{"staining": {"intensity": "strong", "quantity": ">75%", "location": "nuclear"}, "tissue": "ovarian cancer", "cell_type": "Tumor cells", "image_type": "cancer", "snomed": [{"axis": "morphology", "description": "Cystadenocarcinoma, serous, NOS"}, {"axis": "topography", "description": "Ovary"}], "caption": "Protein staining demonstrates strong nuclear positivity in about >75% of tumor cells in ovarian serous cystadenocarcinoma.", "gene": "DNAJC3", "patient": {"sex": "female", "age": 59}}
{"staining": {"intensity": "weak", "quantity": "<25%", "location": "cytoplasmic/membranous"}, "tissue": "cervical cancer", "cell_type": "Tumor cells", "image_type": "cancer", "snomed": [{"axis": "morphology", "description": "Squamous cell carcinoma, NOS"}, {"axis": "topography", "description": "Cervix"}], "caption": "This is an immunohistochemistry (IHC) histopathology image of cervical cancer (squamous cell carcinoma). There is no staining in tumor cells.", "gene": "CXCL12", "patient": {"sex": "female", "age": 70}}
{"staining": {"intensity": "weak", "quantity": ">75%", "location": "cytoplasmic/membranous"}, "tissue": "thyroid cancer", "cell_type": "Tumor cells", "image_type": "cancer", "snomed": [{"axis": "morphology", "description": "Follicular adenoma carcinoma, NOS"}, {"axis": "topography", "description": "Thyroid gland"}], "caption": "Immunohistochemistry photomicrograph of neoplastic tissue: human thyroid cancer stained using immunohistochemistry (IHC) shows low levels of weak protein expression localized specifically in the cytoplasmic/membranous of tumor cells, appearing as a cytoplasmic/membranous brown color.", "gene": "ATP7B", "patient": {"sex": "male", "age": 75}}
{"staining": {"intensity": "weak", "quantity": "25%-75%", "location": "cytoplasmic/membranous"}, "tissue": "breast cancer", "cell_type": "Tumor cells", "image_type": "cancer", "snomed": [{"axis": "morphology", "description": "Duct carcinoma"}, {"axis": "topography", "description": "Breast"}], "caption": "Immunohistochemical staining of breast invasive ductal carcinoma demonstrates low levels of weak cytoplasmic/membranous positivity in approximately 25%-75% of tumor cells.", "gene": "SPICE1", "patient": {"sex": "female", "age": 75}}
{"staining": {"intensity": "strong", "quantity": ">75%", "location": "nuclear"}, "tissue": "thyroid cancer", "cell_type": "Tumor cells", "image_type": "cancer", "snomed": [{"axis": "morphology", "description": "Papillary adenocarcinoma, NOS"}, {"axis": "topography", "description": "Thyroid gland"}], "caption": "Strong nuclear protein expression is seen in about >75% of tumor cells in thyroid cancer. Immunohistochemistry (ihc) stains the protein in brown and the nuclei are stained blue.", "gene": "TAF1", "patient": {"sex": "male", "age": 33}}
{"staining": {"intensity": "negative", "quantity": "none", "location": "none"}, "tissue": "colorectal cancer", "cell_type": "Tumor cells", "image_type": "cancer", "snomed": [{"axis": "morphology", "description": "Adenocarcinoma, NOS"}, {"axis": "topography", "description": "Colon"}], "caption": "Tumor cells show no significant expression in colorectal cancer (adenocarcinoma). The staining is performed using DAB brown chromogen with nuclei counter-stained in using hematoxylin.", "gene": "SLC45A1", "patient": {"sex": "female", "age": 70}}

__TASK GOAL__
Find the lines above that hold "thyroid", then copy each of them.

__ANSWER BELOW__
{"staining": {"intensity": "weak", "quantity": ">75%", "location": "cytoplasmic/membranous"}, "tissue": "thyroid cancer", "cell_type": "Tumor cells", "image_type": "cancer", "snomed": [{"axis": "morphology", "description": "Follicular adenoma carcinoma, NOS"}, {"axis": "topography", "description": "Thyroid gland"}], "caption": "Immunohistochemistry photomicrograph of neoplastic tissue: human thyroid cancer stained using immunohistochemistry (IHC) shows low levels of weak protein expression localized specifically in the cytoplasmic/membranous of tumor cells, appearing as a cytoplasmic/membranous brown color.", "gene": "ATP7B", "patient": {"sex": "male", "age": 75}}
{"staining": {"intensity": "strong", "quantity": ">75%", "location": "nuclear"}, "tissue": "thyroid cancer", "cell_type": "Tumor cells", "image_type": "cancer", "snomed": [{"axis": "morphology", "description": "Papillary adenocarcinoma, NOS"}, {"axis": "topography", "description": "Thyroid gland"}], "caption": "Strong nuclear protein expression is seen in about >75% of tumor cells in thyroid cancer. Immunohistochemistry (ihc) stains the protein in brown and the nuclei are stained blue.", "gene": "TAF1", "patient": {"sex": "male", "age": 33}}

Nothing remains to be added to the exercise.